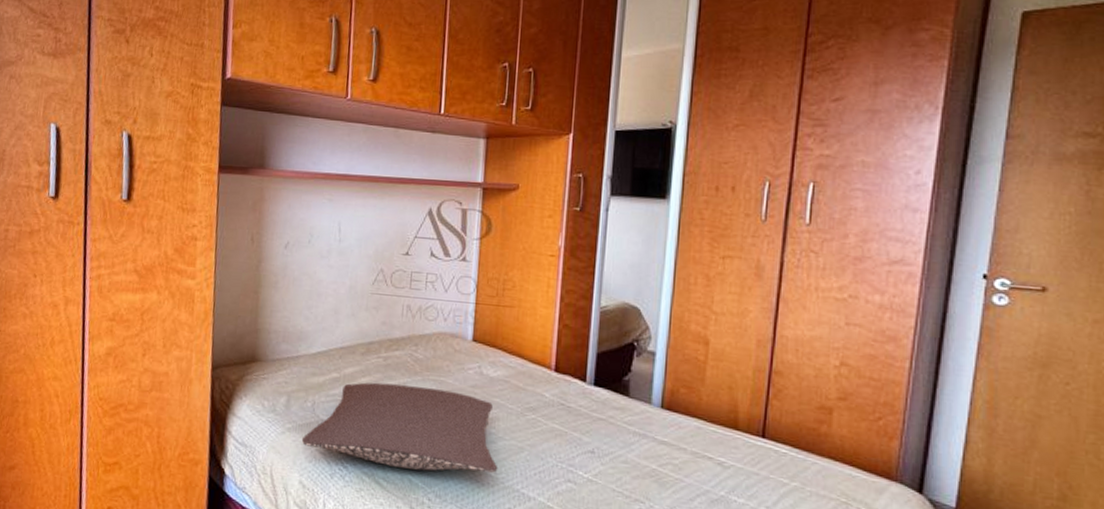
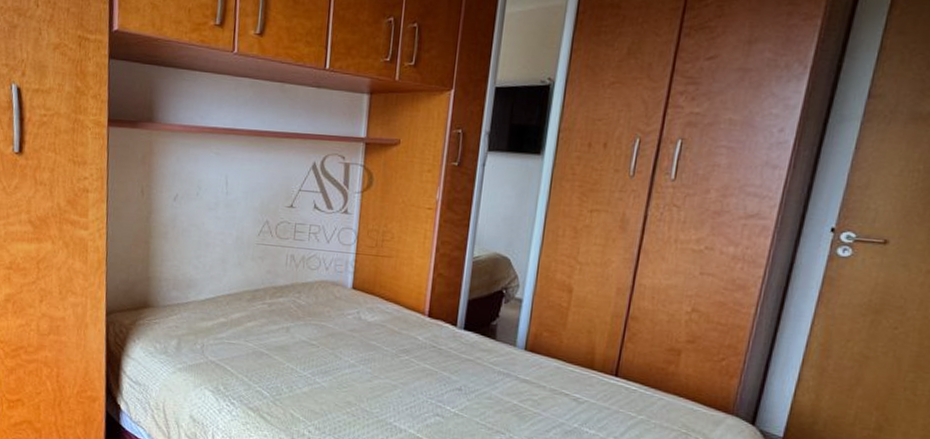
pillow: present [301,382,498,473] -> none [191,326,373,408]

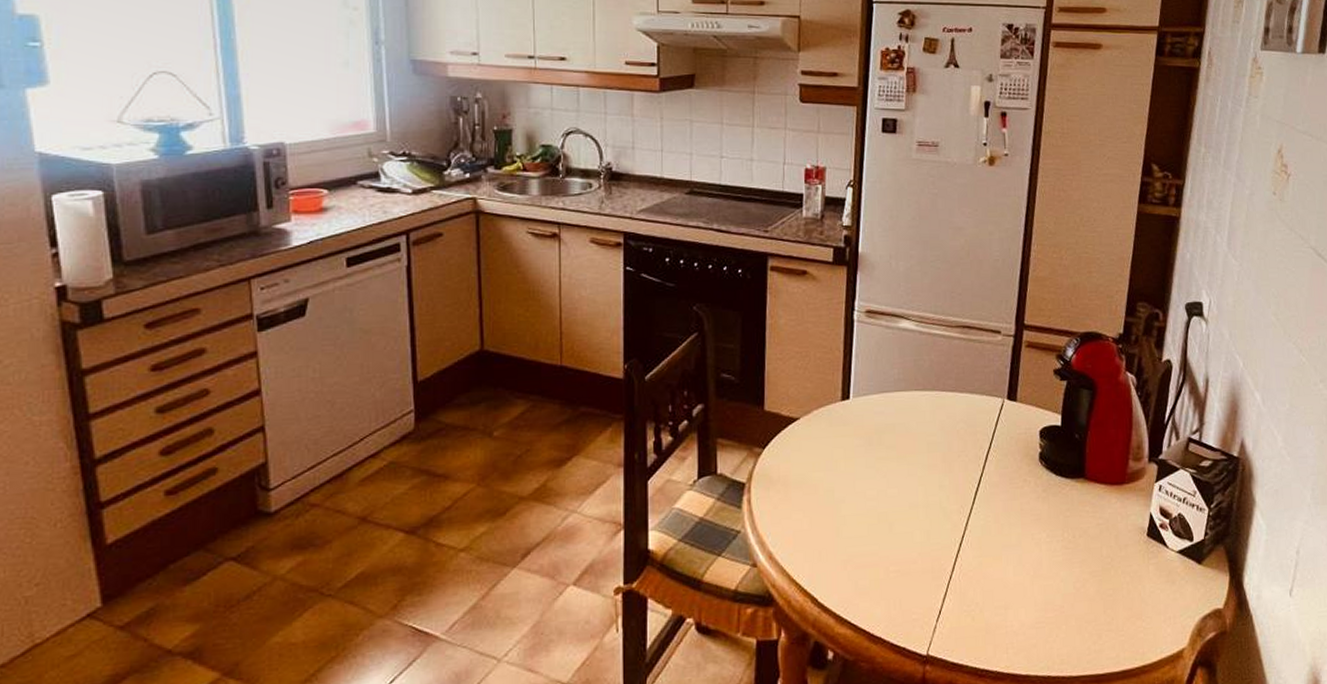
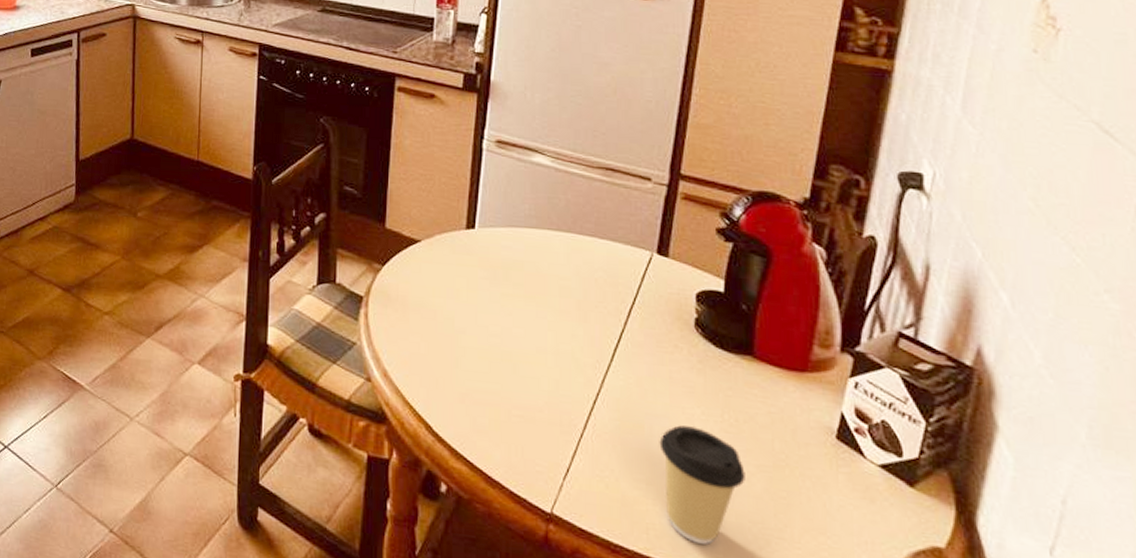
coffee cup: none [1014,549,1082,651] -> present [659,425,745,545]

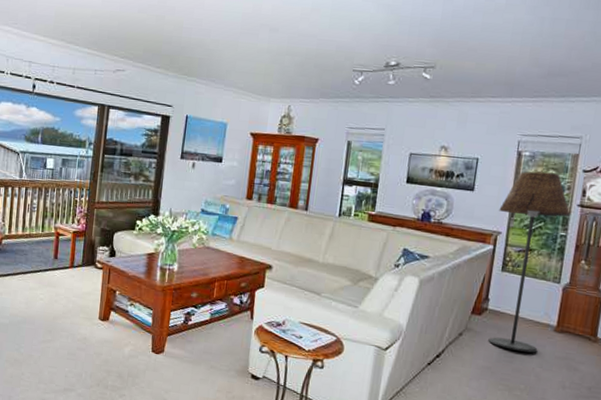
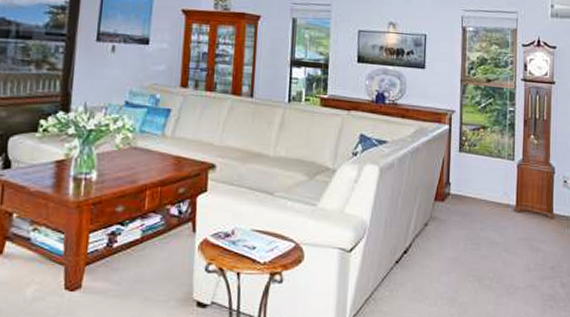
floor lamp: present [488,171,570,353] -> none [451,46,516,237]

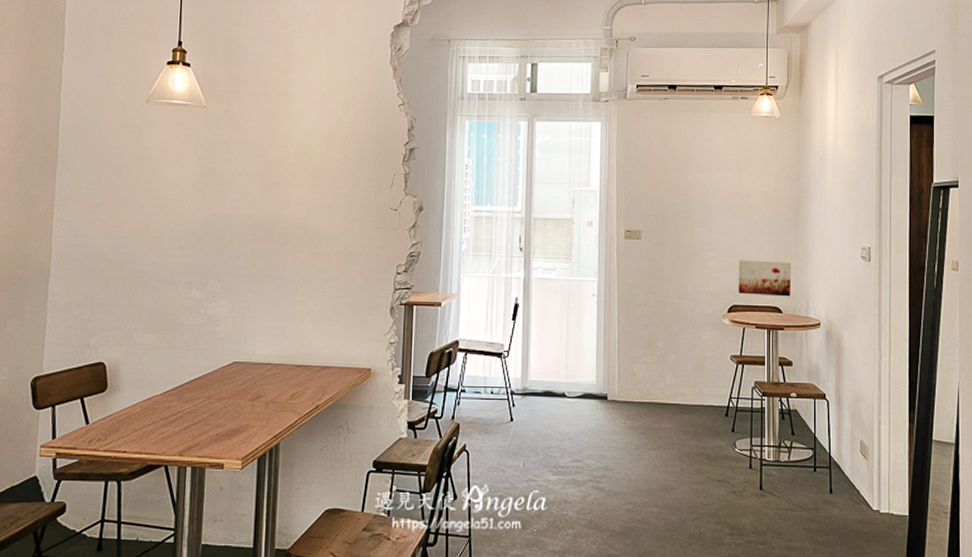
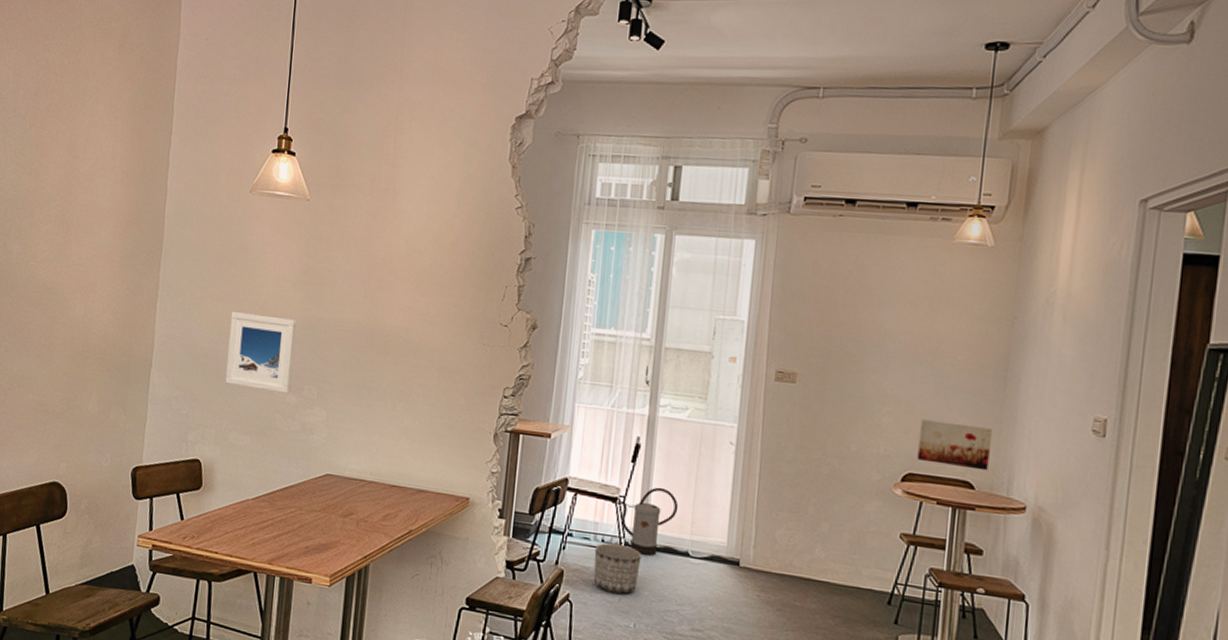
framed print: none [128,216,199,289] -> present [225,312,297,394]
planter: none [485,393,526,438] -> present [593,543,642,594]
watering can: none [505,339,554,402] -> present [620,487,679,557]

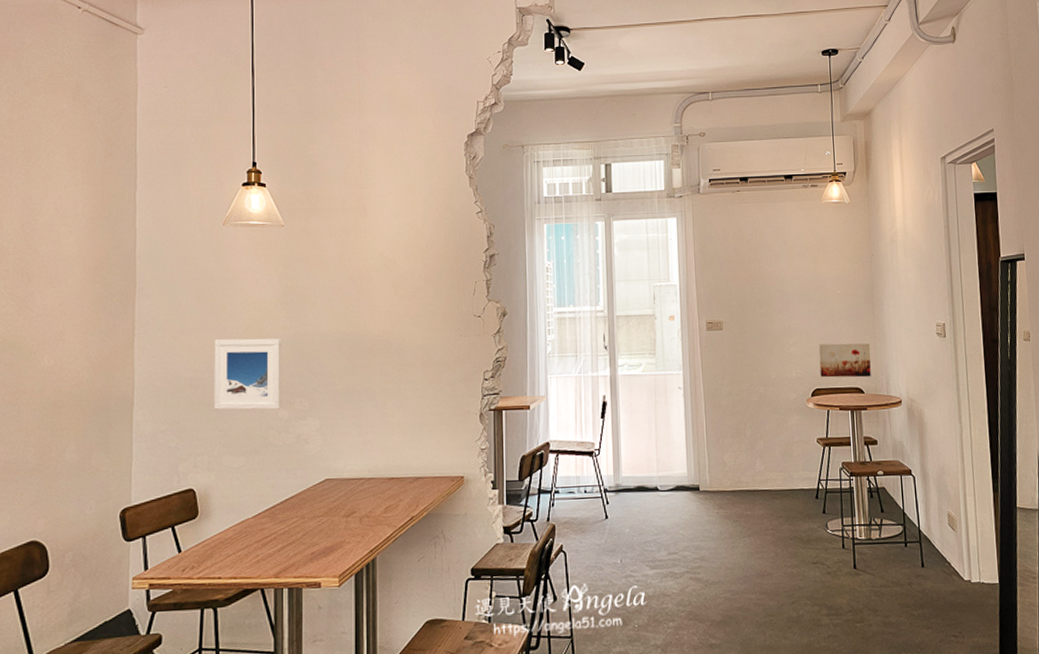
planter: present [593,543,642,594] -> none [579,491,620,536]
watering can: present [620,487,679,557] -> none [596,435,645,498]

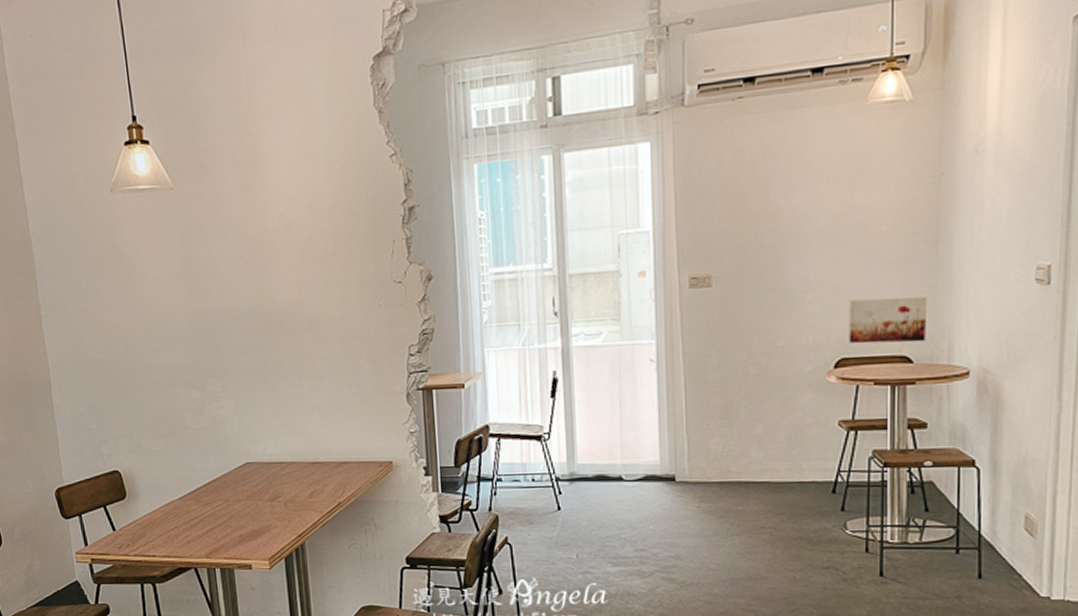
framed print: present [214,338,283,410] -> none [118,315,195,392]

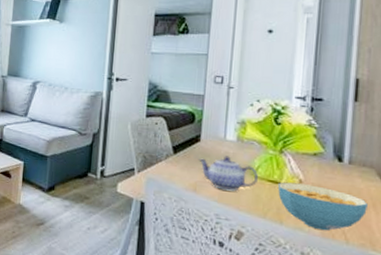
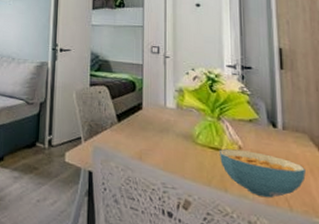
teapot: present [199,156,258,191] -> none [142,123,199,159]

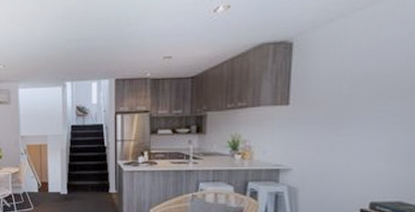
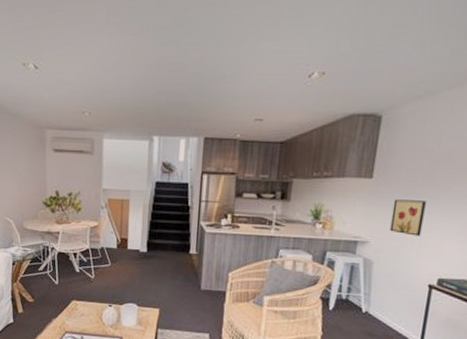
wall art: none [312,123,349,160] -> present [389,199,426,236]

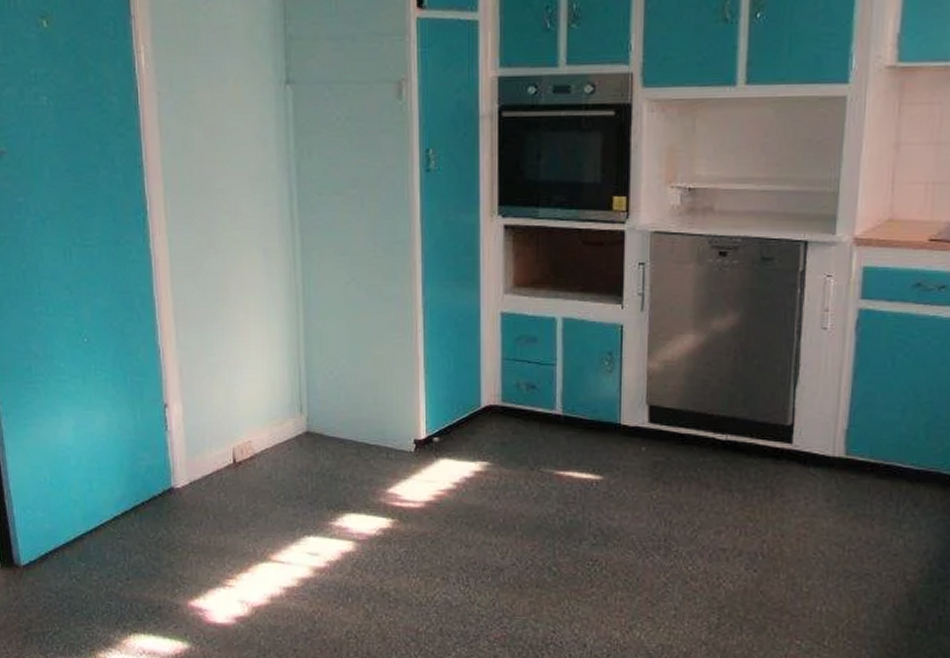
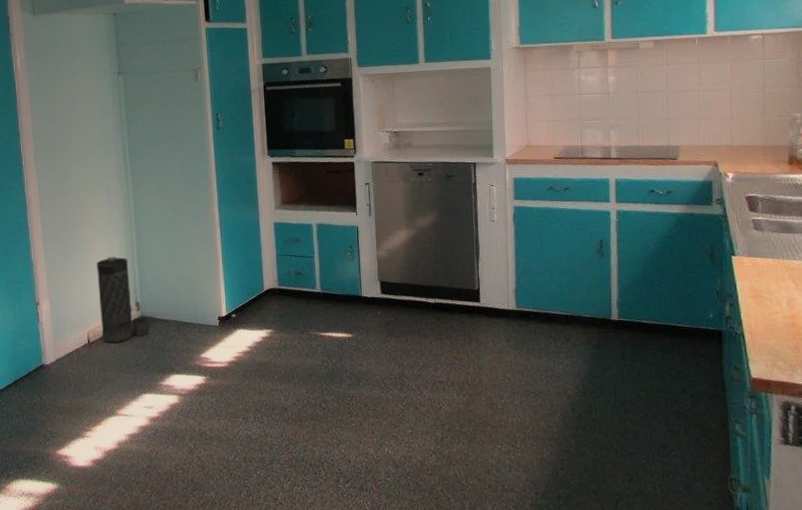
canister: none [248,346,317,465] -> present [97,255,149,343]

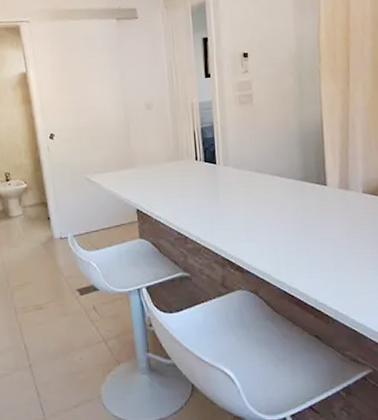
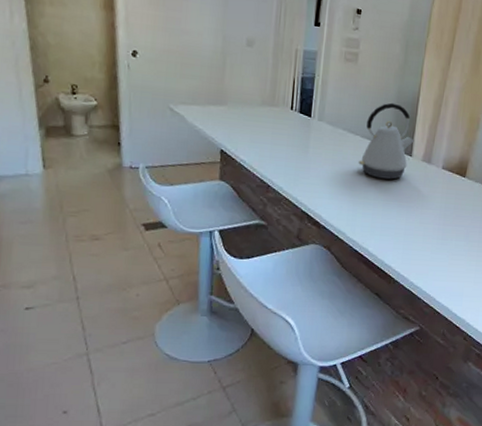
kettle: none [271,135,326,214] -> present [358,102,415,180]

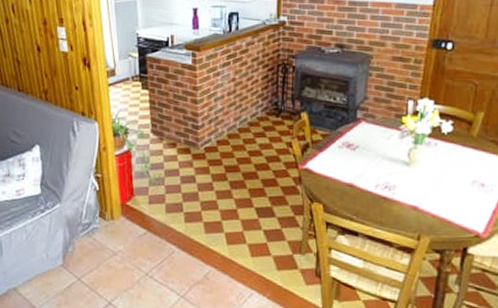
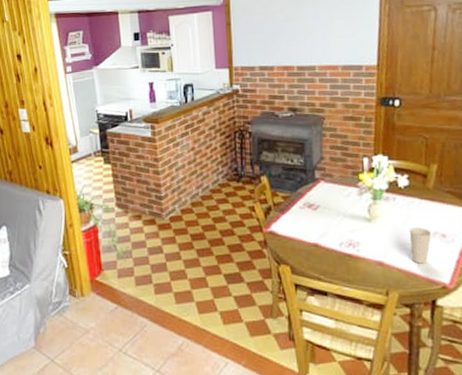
cup: none [447,175,470,211] -> present [409,227,431,264]

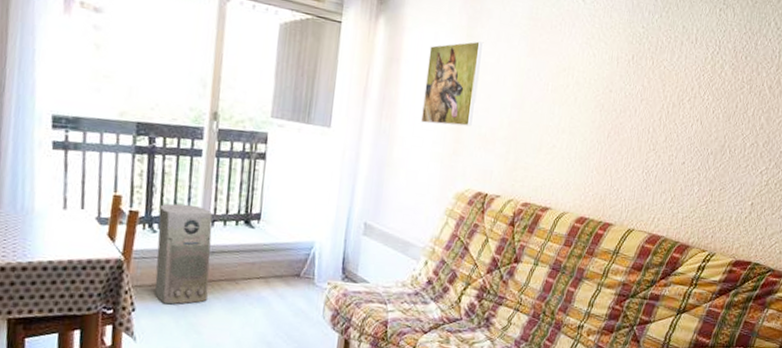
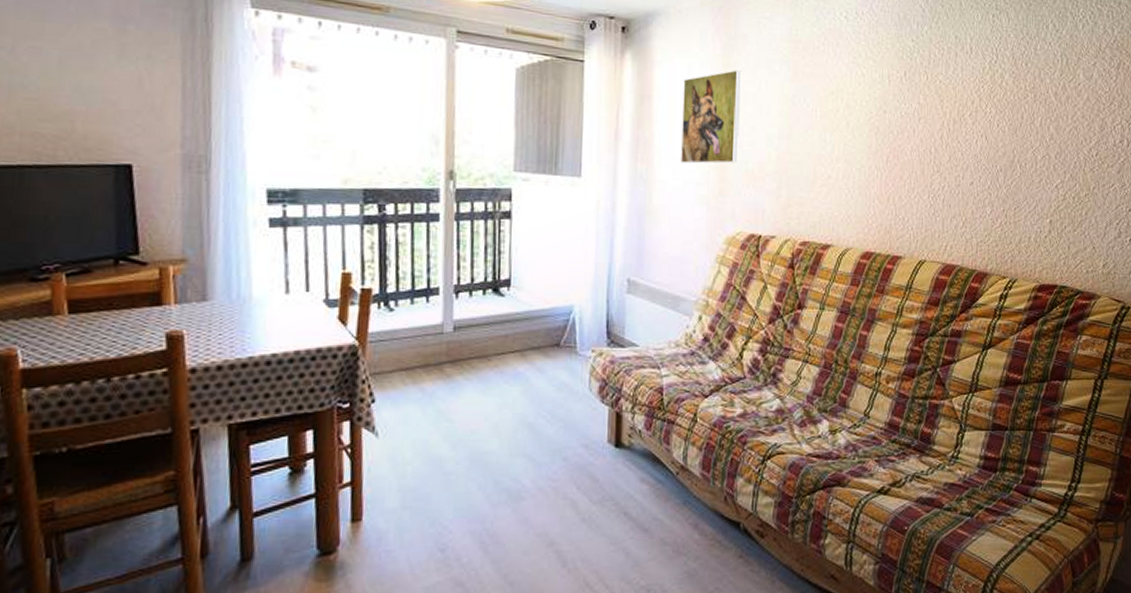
air purifier: present [155,203,213,305] -> none [395,275,457,391]

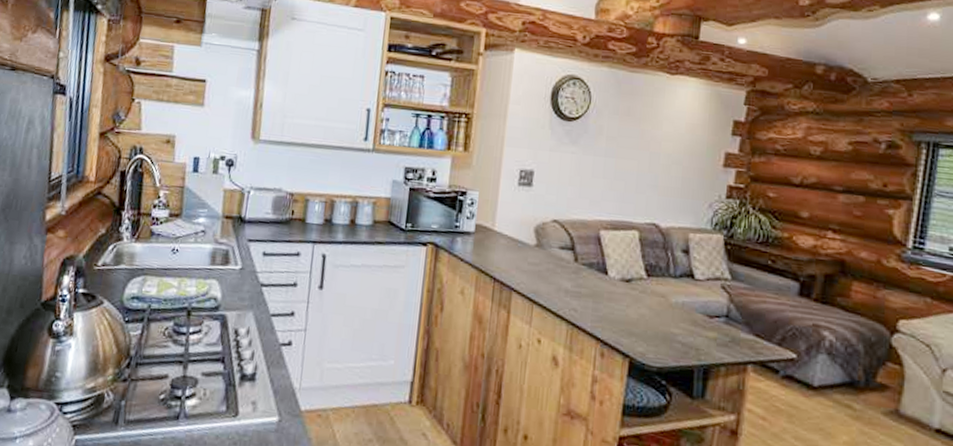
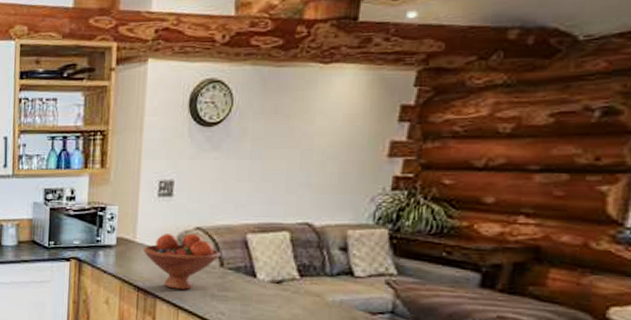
fruit bowl: none [500,224,576,284] -> present [142,233,221,290]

-- -- --

Work instruction -
The last line of the entries marks the end, and the line with "floor lamp: present" marks the start. Output exactly those two lines and every line between them, nothing else, with the pictures left out.

Exercise answer -
floor lamp: present [488,171,570,353] -> none [451,46,516,237]

framed print: none [128,216,199,289] -> present [225,312,297,394]
planter: none [485,393,526,438] -> present [593,543,642,594]
watering can: none [505,339,554,402] -> present [620,487,679,557]

planter: present [593,543,642,594] -> none [579,491,620,536]
watering can: present [620,487,679,557] -> none [596,435,645,498]

framed print: present [214,338,283,410] -> none [118,315,195,392]

teapot: present [199,156,258,191] -> none [142,123,199,159]

wall art: none [312,123,349,160] -> present [389,199,426,236]

canister: none [248,346,317,465] -> present [97,255,149,343]

kettle: none [271,135,326,214] -> present [358,102,415,180]

cup: none [447,175,470,211] -> present [409,227,431,264]

air purifier: present [155,203,213,305] -> none [395,275,457,391]

fruit bowl: none [500,224,576,284] -> present [142,233,221,290]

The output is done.